Наконец, на исходе второго дня, он очнулся, и потягивался, и расправлял затекшие члены, и долго и ломко хрустел каждым хрящиком, разгонял по телу бодрость, гнал прочь дряблый застой и бессилье. Затем спустился к воде, зачерпнул ладошками и умыл лицо, прополоскал рот, напился. Затем наносил дров, запалил костер, тут же у большого ствола соорудил привычную лежанку, сварил котелок пшенки и поел, аккуратно приправляя кашу ломтиком черствого хлеба, чередуя его с кусочком соленой козлячьей бастурмы. Затем пил чай с сахаром, не пожалел ради особого случая сласти, дул на парящую кружку, грел ею ладони и пил, пил, пил. Затем, устроившись поудобней рядом с жарким костром, глядел в ночь, в растекшуюся под ногами озерную ртуть, в далекий нерукотворный купол, на черный частокол по берегам, на алое пламя, на осыпающуюся, пыхтящую золу. Так встретил первый рассвет на озере.

Еще в ночи залетала утка, меняя места кормежки, затем потянули чайки, большие серые первогодки и белые ветераны – морские птицы, убеждающие еще раз, что забрался далеко, почти к самому морю-океану. На том берегу на песчаной косе разглядел глухарей, заглатывающих камешки, услышал, как близко и вверху, царапая коготками кору, пробрался зверь побольше белки, вероятно куница. Дядя Коля, любивший, знавший северный лес, многое ему передал, он, собственно, и привил эту, откуда б иначе взявшуюся, любовь-опыт.

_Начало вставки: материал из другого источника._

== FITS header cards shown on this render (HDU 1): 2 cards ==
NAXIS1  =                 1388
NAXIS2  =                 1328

Поднялся юго-восток, погнал по воде рябь, и не пришлось оценить утренний жор щуки и окуня, но и без того чувствовалось, что озеро кипит от рыбьих хвостов, – чайки кричали со всех сторон, кормились после ночного поста. Где-то справа, в глубине, вероятно в заливчике, страшно заикала гагара – ей немедленно ответили лебеди. Эти нахальные птицы терпеть не могли пришельцев, подавали голос по любому поводу и без оного, заявляя о своем присутствии, склочным кликаньем утверждали право на владычество.

Он подбросил в костер лапника, согрел чаю, похватал сухарей и козлятины, уже спешно, без гурманской ленцы, отмыл котелок от каши, затушил уголья. Надо было искать место для становища.

14

Часа два он шел по звериной тропке, текущей вдоль берега по лесу. Проложившие ее знали дело – скрываясь за стволами, невидимые с воды, они имели чудесную возможность наблюдать за озером и противоположным берегом. Глаз дважды отметил рыболовные вешки от сетей, попалось и старое кострище – озеро было заселено человеком, что явно ему не годилось. Но иного пути на север не существовало, он шел дальше, настороженный, готовый в любой момент нырнуть в чащу.

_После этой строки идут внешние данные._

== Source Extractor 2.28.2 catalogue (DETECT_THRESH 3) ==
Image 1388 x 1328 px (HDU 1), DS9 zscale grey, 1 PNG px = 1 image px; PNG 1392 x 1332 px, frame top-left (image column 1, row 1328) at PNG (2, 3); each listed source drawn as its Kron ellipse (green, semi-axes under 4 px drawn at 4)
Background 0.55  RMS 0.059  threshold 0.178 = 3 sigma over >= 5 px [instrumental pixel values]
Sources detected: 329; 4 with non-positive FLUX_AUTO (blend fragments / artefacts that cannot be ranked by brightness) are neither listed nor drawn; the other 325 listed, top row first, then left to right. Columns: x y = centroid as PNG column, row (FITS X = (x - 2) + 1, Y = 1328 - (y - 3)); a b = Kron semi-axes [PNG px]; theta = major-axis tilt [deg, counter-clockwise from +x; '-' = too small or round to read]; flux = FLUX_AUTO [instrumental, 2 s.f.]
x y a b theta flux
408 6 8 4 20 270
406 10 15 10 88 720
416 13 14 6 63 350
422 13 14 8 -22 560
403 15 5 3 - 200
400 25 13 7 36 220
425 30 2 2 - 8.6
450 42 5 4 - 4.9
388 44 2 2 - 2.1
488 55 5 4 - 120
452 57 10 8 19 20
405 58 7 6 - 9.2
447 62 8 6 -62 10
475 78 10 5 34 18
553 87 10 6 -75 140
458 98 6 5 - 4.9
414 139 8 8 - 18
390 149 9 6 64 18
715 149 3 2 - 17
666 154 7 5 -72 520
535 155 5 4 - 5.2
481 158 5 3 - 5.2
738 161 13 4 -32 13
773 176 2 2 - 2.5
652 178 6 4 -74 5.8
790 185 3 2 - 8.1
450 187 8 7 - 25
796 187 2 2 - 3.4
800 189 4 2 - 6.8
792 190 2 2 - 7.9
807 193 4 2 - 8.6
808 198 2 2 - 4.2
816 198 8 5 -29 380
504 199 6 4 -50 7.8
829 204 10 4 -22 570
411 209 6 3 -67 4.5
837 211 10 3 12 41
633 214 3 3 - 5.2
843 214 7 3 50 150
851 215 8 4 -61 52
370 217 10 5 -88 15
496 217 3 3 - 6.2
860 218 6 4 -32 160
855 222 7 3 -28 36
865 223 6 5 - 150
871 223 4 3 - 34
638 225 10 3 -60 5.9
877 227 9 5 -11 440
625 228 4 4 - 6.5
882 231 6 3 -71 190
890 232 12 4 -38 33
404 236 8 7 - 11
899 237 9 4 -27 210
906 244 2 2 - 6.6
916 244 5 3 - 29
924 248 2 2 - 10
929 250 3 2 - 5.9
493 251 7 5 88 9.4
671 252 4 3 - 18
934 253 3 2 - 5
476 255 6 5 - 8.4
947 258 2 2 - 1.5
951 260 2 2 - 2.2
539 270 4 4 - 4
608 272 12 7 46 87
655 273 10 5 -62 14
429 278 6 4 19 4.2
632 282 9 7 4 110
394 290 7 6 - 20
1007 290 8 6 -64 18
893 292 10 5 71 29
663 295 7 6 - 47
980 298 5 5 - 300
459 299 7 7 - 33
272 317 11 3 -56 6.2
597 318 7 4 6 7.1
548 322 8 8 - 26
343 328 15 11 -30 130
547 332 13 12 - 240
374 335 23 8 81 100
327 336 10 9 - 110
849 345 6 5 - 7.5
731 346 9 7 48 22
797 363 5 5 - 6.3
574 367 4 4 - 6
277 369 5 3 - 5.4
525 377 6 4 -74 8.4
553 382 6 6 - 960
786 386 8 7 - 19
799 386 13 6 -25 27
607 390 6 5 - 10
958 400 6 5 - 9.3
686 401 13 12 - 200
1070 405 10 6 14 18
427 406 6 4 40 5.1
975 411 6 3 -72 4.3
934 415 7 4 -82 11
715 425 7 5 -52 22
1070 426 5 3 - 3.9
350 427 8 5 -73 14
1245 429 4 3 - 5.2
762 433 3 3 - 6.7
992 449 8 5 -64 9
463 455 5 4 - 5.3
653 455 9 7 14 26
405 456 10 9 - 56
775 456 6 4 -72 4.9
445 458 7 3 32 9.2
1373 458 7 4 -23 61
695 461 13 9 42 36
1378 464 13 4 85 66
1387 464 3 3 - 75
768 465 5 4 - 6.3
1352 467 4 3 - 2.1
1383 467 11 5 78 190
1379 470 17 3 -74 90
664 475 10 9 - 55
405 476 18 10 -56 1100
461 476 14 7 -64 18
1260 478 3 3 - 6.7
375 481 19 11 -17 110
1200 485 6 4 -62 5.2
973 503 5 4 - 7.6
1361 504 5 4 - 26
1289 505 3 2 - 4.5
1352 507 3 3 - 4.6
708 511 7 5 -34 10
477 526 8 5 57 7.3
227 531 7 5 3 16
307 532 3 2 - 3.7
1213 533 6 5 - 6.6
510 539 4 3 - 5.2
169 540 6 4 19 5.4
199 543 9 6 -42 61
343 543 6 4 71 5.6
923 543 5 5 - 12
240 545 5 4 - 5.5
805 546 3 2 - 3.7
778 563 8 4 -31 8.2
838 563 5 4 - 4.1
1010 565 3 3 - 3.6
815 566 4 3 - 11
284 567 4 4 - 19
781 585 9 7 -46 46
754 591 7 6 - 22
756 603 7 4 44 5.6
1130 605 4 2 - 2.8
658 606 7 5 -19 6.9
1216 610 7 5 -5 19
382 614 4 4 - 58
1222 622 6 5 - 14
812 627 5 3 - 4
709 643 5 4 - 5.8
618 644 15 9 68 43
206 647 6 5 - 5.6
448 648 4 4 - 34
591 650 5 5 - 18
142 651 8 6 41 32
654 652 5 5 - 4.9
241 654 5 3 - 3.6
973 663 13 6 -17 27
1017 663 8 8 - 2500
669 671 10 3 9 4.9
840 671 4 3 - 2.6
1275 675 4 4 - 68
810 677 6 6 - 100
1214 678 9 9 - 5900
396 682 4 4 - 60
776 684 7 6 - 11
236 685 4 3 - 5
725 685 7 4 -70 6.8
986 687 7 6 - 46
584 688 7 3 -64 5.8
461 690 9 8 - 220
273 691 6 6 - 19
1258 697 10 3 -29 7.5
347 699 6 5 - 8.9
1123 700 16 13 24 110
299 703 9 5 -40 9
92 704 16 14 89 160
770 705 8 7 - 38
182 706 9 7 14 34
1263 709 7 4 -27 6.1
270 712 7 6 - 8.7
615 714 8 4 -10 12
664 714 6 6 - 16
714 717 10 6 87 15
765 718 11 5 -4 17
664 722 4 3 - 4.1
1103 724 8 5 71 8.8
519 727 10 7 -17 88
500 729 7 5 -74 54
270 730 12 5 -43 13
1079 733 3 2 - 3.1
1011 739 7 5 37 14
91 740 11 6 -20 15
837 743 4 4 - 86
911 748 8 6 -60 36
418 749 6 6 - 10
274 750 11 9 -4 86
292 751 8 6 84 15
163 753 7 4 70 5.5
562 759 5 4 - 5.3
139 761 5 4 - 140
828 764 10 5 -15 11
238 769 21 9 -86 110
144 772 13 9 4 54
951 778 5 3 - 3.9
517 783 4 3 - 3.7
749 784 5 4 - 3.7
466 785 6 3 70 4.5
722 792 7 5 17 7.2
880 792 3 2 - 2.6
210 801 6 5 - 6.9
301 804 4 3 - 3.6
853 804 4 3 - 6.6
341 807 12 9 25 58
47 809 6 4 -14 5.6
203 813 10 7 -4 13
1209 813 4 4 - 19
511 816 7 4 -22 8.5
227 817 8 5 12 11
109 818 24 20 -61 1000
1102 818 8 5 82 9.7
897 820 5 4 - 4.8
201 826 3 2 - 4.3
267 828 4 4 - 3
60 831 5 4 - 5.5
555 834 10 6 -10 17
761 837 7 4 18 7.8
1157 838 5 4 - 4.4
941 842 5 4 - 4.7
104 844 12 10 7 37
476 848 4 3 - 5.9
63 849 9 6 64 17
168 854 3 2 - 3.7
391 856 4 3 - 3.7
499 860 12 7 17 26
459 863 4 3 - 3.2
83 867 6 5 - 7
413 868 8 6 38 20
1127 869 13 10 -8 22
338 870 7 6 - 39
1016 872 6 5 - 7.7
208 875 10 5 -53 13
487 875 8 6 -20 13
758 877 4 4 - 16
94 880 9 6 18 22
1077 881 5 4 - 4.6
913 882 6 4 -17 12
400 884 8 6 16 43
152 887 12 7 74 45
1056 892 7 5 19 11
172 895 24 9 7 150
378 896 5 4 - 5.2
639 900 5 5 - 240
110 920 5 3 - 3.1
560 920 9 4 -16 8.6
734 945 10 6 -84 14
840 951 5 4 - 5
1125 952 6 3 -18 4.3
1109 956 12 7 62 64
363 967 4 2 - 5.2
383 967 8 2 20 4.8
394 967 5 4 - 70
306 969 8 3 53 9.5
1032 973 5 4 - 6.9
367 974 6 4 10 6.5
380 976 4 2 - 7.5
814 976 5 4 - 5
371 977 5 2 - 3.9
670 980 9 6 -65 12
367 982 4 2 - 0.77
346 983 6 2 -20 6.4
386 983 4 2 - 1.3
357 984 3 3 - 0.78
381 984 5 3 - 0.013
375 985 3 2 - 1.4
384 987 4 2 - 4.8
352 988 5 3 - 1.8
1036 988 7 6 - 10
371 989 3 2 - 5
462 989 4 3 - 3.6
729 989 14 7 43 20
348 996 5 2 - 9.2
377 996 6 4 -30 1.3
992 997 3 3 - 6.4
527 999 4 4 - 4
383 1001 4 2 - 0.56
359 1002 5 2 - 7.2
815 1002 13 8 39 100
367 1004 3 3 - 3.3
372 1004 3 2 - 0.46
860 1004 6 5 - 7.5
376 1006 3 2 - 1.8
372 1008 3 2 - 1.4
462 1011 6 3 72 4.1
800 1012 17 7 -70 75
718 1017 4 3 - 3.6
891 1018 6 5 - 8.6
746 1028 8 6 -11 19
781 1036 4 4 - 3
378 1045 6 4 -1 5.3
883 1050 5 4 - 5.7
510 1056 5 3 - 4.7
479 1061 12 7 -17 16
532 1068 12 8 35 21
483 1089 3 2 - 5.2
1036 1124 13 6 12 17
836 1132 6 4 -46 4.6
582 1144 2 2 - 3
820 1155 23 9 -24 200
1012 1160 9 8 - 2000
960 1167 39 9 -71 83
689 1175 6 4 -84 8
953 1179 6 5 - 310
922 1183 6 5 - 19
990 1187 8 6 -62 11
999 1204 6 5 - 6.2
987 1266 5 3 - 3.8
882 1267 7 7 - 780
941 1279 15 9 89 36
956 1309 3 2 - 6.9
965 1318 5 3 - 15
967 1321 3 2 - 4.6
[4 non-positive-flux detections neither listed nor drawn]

Тропа вывела к болоту, утыканному высокими и желтыми кочками. Пришлось спуститься к воде, брести по глинистому, вязкому дну. Болото кончалось речушкой, вытекавшей из круглого озерка. На другой ее стороне на высоком лысом бугре стояли строения – длинный низкий барак, обшитый толем, сарай, кажется баня. К мосткам у воды спускалась лестница, рядом прилепился навес с жердями для сушки сетей. На таком большом, рыбном озере и должны были стоять бригадой, как же он не догадался? Хорек разглядел вертолетную площадку, обозначенную четырьмя бочками по углам, от дома к высокой штанге тянулась ниточка антенны, вверху полоскался бесцветный флаг.